Dear Lucy: I have had bouts of gastrointestinal reflux for a while, especially when I exercise. I also love coffee, especially Starbuck’s. When I quit the coffee, I’m usually fine. So, I did a litmus test on Starbuck’s coffee and, oddly enough, found it to be very basic (I thought coffee was supposed to be acidic or neutral). Next I did a litmus test on myself and found that I was basic, too. Then I tried drinking coffee followed by lemon juice. No more acid reflux. Does all that sound right? I’m female, 52, and healthy—at least I think I am. I just want to exercise and have my coffee, too, but without the acid reflux. —Acid Test
Dear Acid Test: Lucy is glad to hear that the brave tradition of using oneself as a guinea pig in the interest of science—ala August Bier (spinal anesthesia), Nathaniel Kleitman (human circadian rhythms), and David Pritchard (effects of hookworm infestation on the immune system)—is alive and well at MIT.
But while expressing admiration for your methodology, MIT Medical gastroenterologist Richard Gardner, M.D., admits to being puzzled by your results. “It’s not the pH or acidity of coffee that may predispose coffee drinkers to reflux of acid from the stomach and/or esophageal muscle spasm,” he says. “Rather, it is the caffeine content that alters normal esophageal smooth muscle activity.” Furthermore, he adds, “strenuous exercise can also be associated with increased acid reflux in susceptible individuals who are not coffee drinkers.”

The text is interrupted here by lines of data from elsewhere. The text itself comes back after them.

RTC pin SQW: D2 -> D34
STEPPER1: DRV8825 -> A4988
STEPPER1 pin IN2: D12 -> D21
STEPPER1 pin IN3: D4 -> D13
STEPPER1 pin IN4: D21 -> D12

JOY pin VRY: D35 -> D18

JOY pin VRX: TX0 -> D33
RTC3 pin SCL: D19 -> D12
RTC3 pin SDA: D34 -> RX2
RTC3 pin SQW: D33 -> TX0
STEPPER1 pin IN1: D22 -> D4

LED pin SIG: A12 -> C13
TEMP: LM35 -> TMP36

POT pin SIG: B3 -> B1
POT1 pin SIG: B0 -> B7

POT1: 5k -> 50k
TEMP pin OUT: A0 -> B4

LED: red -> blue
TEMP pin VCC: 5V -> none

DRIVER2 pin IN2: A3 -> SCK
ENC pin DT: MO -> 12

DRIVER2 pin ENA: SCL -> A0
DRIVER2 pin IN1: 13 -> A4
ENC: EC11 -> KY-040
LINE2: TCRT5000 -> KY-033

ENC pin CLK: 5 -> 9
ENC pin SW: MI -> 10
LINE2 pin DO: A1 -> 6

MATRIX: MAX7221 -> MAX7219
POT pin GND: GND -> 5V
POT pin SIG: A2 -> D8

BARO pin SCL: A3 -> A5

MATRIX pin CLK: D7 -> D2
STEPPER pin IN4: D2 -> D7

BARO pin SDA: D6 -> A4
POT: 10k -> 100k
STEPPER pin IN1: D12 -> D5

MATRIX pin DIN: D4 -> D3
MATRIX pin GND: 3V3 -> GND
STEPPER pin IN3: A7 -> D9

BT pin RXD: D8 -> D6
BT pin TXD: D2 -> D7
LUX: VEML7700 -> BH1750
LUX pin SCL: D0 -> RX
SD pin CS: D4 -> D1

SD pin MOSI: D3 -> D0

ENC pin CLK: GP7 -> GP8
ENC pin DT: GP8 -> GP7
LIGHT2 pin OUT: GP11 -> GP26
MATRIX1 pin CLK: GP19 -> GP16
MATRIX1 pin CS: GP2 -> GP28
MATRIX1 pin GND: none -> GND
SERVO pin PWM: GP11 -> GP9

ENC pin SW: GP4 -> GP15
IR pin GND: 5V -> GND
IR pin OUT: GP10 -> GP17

Gardner couldn’t explain the apparent benefit you experienced from drinking lemon juice after coffee; in fact, he said, it seemed counterintuitive. “Lemon juice is definitely acidic and usually results in heartburn if one already has irritation from acid reflux,” he says. However, he notes, for some individuals, a component of coffee other than caffeine may be an irritant, and he theorizes that this may explain your experience. It’s also possible that your experiment didn’t control for all possible additional variables, such as other foods and beverages consumed on the same day and type or timing of exercise.
Even if you don’t want to give up coffee, Gardner recommends a few other things you can do to minimize the probability of exercise-associated acid reflux. These include:
- Eating smaller meals before exercising and allowing time for digestion—at least an hour—before you begin to exercise,
- Avoiding fatty or greasy foods before exercising, because those take longer to digest,
- Drinking plenty of water, and
- Experimenting with different types of exercises, because exercises that are more jarring or that put extra pressure on the stomach can increase the likelihood of acid reflux symptoms. Gardner also recommends keeping the chest above the level of the waist while exercising; so, for example, no toe touches.